After Sun backed off last time, leaving so many people who had participated feeling burnt, it is hard to see that standards people won’t be deeply suspicious of them. And Sun people may not be keen to submit even to a “bullshit process” based on pragmatism and incrementalism. But Java would clearly, IMHO, be in a much better position today if it had been standardized. And so would ZIP.

Standardization as a kind of audit

What standardization of a living technology gives stakeholder companies is more than just bragging rights and ammunition to shoot their rivals with and to confuse procurement people with, tempting as those things may be, it also give an objective audit program dictated not from the corporate POV but from (to a greater or lesser extent, depending on interest) the market and relatively disinterested third parties. Any long-term software project gets encrusted in the personal politics and ideosyncrasies of the development team, and needs a circuit-breaker. This is a view of standardization as a kind of major technical audit, particularly of the documentation but also of areas that are becoming more market-critical: standards use and compliance, openness, responsiveness, accessibility, internationalization, integratability, testability, and so on.

These are all things that established technologies need. Now of course you can get audits in each of these areas by hiring experts.

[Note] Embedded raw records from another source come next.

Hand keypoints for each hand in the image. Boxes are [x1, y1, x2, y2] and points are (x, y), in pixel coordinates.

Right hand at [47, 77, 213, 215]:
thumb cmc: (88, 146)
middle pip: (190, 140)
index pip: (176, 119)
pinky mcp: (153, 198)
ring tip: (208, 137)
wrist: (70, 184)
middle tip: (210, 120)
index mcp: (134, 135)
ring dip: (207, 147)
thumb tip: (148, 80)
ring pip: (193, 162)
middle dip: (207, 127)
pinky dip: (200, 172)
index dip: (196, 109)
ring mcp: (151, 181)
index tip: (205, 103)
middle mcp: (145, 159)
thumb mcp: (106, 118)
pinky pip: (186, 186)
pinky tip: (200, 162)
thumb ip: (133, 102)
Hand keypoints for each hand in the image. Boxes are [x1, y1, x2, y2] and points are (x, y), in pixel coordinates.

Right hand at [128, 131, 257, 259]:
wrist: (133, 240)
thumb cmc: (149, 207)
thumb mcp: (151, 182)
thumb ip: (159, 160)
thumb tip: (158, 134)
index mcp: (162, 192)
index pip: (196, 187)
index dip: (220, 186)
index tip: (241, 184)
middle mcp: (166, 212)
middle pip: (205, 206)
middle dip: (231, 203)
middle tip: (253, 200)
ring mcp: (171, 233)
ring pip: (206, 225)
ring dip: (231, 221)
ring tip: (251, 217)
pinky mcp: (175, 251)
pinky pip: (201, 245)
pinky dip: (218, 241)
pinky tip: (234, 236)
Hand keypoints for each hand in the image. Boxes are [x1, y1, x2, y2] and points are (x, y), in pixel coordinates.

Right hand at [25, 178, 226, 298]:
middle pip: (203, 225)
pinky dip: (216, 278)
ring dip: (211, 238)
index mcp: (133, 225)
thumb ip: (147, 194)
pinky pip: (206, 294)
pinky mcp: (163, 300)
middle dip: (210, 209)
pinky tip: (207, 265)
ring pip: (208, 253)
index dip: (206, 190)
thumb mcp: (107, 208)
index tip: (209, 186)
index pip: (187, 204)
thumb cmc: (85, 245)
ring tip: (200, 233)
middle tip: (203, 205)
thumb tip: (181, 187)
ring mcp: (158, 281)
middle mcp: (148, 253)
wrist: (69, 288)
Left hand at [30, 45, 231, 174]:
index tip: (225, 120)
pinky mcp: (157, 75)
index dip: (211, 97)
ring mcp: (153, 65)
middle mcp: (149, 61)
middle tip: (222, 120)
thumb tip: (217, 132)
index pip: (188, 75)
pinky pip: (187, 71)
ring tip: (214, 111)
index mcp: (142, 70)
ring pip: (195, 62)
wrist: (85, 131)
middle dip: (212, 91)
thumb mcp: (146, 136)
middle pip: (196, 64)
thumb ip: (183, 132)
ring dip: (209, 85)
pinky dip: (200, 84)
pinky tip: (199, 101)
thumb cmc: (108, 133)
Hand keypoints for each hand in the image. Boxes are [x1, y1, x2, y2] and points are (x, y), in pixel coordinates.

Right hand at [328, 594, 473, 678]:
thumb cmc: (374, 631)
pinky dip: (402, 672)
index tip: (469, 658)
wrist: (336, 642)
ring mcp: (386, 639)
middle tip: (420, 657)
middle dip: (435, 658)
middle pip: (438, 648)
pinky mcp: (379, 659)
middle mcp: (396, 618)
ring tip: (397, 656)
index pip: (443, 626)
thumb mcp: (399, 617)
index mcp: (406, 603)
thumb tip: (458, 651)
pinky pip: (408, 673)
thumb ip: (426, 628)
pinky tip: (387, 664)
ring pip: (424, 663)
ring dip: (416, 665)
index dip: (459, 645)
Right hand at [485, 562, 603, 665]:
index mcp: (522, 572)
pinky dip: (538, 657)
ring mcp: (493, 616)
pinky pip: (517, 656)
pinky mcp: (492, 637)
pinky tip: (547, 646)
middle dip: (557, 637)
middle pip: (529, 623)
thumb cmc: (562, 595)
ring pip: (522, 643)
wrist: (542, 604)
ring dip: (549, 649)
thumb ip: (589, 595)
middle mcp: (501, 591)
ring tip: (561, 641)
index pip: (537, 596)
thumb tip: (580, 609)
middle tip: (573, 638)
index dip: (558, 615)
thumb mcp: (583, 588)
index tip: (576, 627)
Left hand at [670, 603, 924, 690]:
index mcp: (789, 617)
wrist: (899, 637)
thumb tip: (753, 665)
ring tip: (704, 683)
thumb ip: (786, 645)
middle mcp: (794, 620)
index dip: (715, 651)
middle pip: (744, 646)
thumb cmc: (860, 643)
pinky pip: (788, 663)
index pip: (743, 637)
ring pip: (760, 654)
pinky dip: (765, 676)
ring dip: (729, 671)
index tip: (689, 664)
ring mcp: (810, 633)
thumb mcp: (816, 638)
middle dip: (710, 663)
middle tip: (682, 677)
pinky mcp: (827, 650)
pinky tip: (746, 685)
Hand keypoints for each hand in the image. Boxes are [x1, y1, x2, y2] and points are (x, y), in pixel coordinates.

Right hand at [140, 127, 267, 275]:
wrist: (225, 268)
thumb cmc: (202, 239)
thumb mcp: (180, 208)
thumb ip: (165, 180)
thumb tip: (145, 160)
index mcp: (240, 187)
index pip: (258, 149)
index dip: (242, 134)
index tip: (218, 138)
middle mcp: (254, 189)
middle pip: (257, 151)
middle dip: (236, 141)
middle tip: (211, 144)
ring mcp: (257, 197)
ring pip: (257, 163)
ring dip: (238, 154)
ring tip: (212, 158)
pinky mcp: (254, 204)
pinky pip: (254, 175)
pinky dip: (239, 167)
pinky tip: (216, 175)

That is good, but you don’t get the breadth or provable transparency that National Body participation can bring. And expert opinions still have to get evaluating the context of the power relationships of the company, the very same relationships that allowed the problem to arise (these might be as simple as CJK requirements not having an adequate champion or I18n not being a profit center that can demand changes.) And you can get benefits from using boutique standards bodies in which vendors or their representatives can have voting rights: W3C, Ecma, OASIS, and so on. That is good too, but it does open to domination by one side or the other.

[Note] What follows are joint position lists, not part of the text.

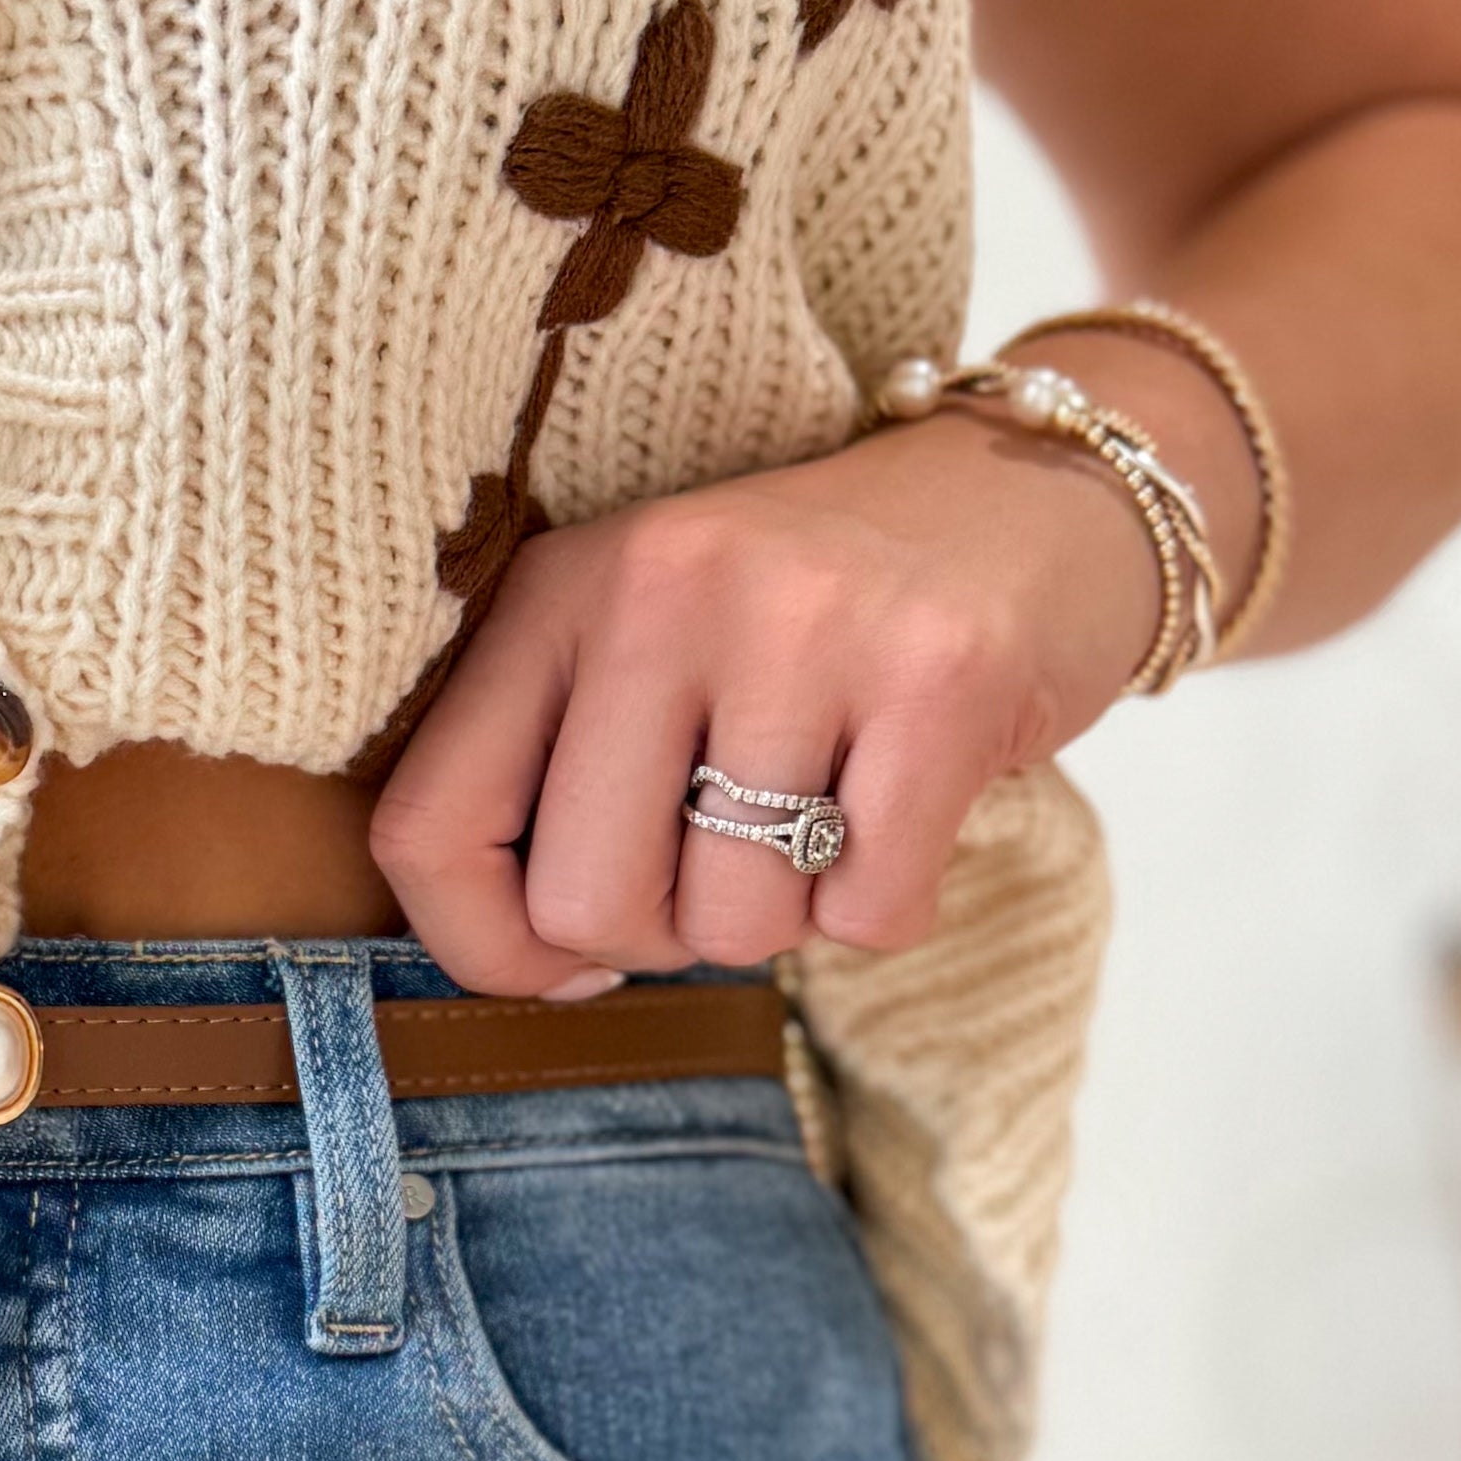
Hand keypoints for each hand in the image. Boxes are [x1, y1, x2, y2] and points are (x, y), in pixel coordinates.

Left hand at [368, 406, 1170, 992]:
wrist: (1033, 493)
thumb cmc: (813, 624)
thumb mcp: (646, 649)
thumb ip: (555, 783)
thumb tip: (539, 967)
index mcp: (559, 589)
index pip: (426, 827)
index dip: (486, 948)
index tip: (565, 953)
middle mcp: (663, 589)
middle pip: (587, 904)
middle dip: (664, 937)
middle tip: (731, 863)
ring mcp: (806, 627)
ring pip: (735, 923)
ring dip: (789, 918)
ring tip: (829, 811)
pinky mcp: (941, 680)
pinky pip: (867, 914)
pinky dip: (888, 905)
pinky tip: (904, 810)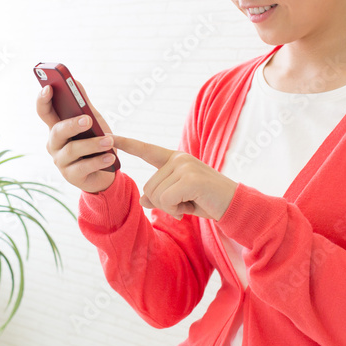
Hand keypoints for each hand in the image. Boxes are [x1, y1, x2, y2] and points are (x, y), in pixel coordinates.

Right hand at [36, 79, 117, 193]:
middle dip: (72, 125)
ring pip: (72, 150)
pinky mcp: (71, 176)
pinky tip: (110, 157)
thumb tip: (75, 81)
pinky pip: (83, 167)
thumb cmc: (95, 141)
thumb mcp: (92, 120)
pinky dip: (98, 161)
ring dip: (93, 144)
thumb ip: (83, 103)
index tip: (49, 88)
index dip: (43, 100)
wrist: (105, 172)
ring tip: (109, 141)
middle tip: (88, 119)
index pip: (44, 111)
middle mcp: (54, 144)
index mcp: (56, 127)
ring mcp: (60, 161)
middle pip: (57, 131)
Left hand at [110, 135, 236, 220]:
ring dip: (170, 207)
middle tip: (184, 203)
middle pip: (148, 187)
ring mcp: (185, 167)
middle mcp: (179, 159)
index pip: (146, 149)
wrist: (236, 206)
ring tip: (190, 203)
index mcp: (175, 159)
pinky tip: (190, 207)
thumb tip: (142, 199)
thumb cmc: (207, 201)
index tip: (109, 136)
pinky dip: (175, 210)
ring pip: (156, 195)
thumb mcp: (179, 199)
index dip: (127, 143)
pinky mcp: (191, 179)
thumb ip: (160, 196)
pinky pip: (166, 200)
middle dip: (162, 203)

Which leaves the ISO family (e.g. ISO/IEC JTC1) as being effective forums for this kind of audit. People who think that ISO standardization is always a pushover should consider the current OOXML debate: you have MS and friends on one hand and IBM and friends on the other both pushing as hard as they can, and yet as I write neither can establish clear dominance. And these are the largest players in the world. Whether DIS 29500 mark II passes or fails it will be because national bodies decided on technical issues, not pack alliances, as far as I can tell. I am sure that neither MS nor IBM is feeling comfortable at the moment: and this is the strength of the ISO kind of procedure, regardless of the outcome.

We have all had enough experience of open source to be aware of its strengths and weaknesses now. Making something open source does not automatically mean that bugs and so on will be fixed. No silver bullet. As I wrote in this blog a couple of years ago in Sun should open source Swing

it is not enough to Open Source something: the mechanism for speedy response to bug fixes and releases is crucial too.

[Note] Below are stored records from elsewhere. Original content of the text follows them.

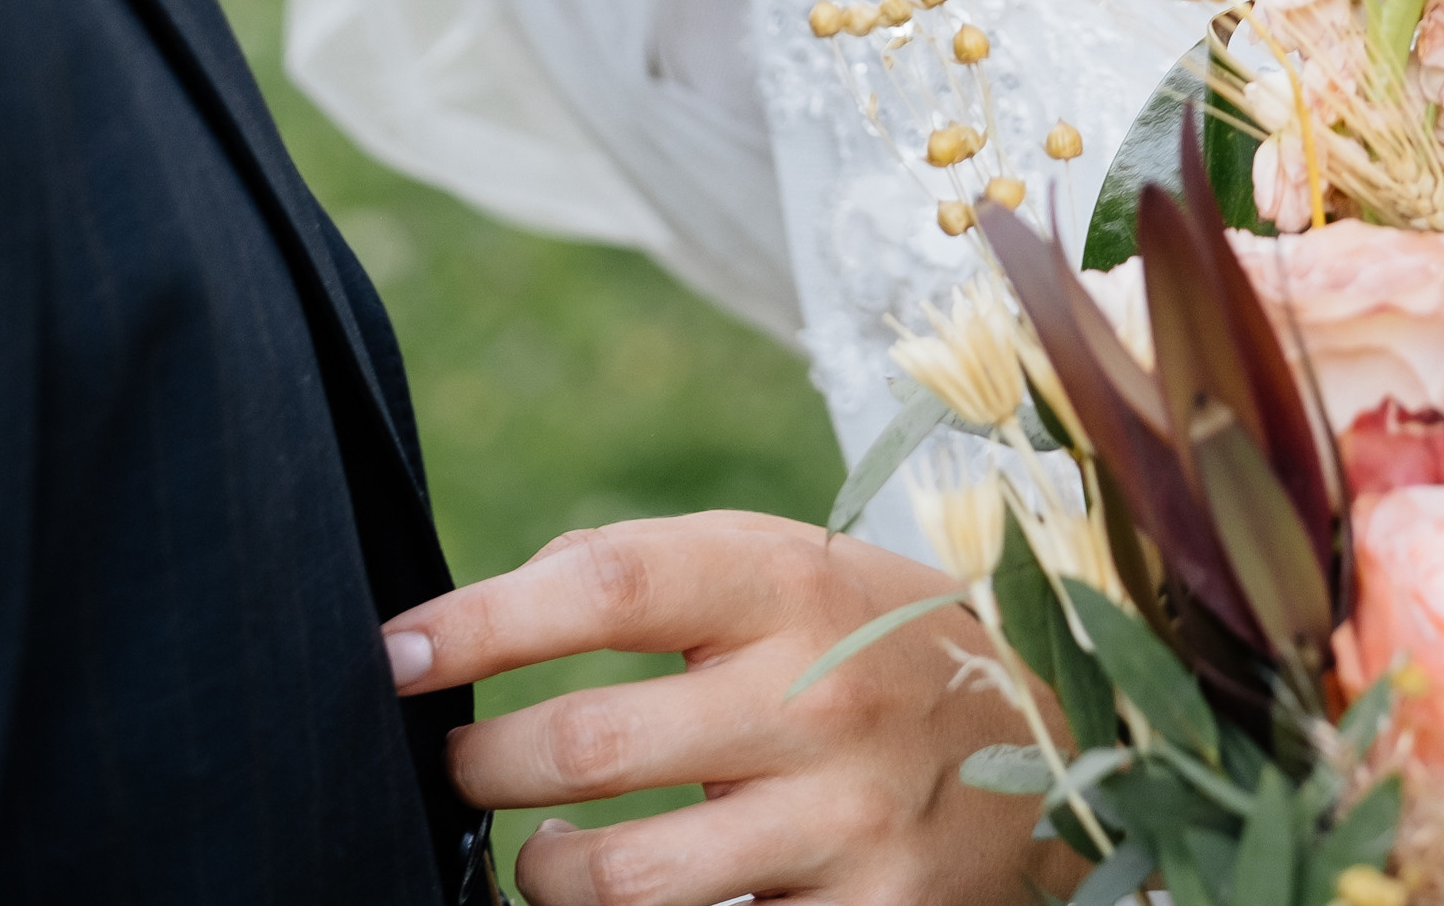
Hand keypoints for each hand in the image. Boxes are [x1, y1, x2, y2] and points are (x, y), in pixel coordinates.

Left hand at [383, 513, 1077, 905]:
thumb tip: (498, 600)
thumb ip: (661, 574)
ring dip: (542, 872)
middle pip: (586, 744)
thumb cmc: (872, 643)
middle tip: (463, 765)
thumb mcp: (793, 571)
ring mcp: (843, 820)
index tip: (393, 651)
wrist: (1050, 740)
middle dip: (483, 765)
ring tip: (547, 852)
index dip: (481, 620)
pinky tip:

And neither will auditing a technology by making it a standard. Nothing is automatic. But Error-full systems emerge from single-strategy maintenance regimes and the dinosaur systems such as Java and Office are full of examples of this. The ISO standardization process has many qualities to commend itself for large companies as a tool for shaking things up and circuit-breaking. And we still need an ISO standard for ZIP too.